Does this mountain have a summit?
When we were in Monsanto on Saturday, I noticed a hiking trail below the village. I thought we’d check out today where it leads. At eleven o’clock we set off. I parked where I had on Saturday, and next to the kindergarten we found the little path marked with a small sign: „Idanha-a-Velho, 18 km”. Well, I don’t really feel 36 kilometres in me, but let’s start out and see what we find. The dogs were running around freely, Panka within visible distance, Gerbeaud not so much. But I took treats with me, and when I called, he came. We walked and walked, followed the markings, but then at one point I was so impressed by a rock formation (photo below) on the basalt mountain that I wanted to photograph it from every angle, and I think we missed a marker. I didn’t panic; we’ll discover something else. Here we already had to walk on a proper asphalt road, between houses and fields, but only two cars passed us the whole time. Gerbeaud was on a leash, Panka was free. In one small village we weren’t greeted by security guards, but by a sweet little choir. Two dogs were howling with such feeling „wuuuuwuuuuwuuuvu” that I had to capture them at least on a photo. Then the bigger one jumped down from the fence and started to follow us and bark at us as we were walking away. When I stopped and turned around, he suddenly began sniffing something with great intensity. „It wasn’t me! Everything’s okay, go in peace.”

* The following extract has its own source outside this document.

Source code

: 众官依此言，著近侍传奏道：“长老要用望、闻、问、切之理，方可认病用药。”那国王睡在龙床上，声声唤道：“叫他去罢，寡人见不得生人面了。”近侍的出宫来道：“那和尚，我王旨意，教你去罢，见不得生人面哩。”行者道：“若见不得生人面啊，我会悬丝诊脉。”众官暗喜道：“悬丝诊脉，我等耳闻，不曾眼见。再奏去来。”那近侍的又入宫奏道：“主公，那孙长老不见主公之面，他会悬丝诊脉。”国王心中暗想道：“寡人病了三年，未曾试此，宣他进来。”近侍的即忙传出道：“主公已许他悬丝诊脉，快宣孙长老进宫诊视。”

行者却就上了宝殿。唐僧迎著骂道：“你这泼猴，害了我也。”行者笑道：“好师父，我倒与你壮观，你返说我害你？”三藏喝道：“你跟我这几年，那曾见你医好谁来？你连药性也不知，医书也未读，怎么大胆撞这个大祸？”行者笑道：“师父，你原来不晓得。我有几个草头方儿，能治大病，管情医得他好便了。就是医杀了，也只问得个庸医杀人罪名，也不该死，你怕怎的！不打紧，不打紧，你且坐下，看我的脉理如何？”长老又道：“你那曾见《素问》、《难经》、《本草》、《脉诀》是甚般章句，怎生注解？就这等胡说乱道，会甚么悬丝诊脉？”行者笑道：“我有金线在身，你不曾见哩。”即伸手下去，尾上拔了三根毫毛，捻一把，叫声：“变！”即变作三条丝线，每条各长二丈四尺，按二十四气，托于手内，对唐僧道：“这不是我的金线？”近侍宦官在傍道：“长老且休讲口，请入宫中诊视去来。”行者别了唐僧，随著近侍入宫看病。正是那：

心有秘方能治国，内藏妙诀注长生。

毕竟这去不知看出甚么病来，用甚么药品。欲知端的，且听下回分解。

We walked, just kept on walking — not ten kilometers, but when the opportunity came up, we turned right onto a road at the foot of this big basalt mountain (photo below). We went up, further up, then suddenly the road ended, and among the rocks and huge boulders I saw a very narrow path. That’s when it dawned on me: „My God, this is the backside of the big mountain of Monsanto!” The village is on the other side. From far away this mountain looks gigantic; up close it looks even more gigantic and even steeper. Well, I am happy to say that we successfully climed this big mountain. Panka was free, Gerbeaud's leash was clipped to my waist, so I did have some help. Minimal, because he weighs only 12 kilos, and I’m, well, maybe fifty-one. By the time we got up, all three of us had our tongues hanging to our knees. The dogs sweat through their paws; I sweated everywhere. That was a serious achievement. I patted them, then patted my own shoulder too. Once again I managed to fill the day with an exhilarating experience. We slowly walked down to the car through the village (I took more photos); everyone drank up their water bowl/bottle, and we set off for home. The sky was cloudy all day, which seemed especially good for a climb like this.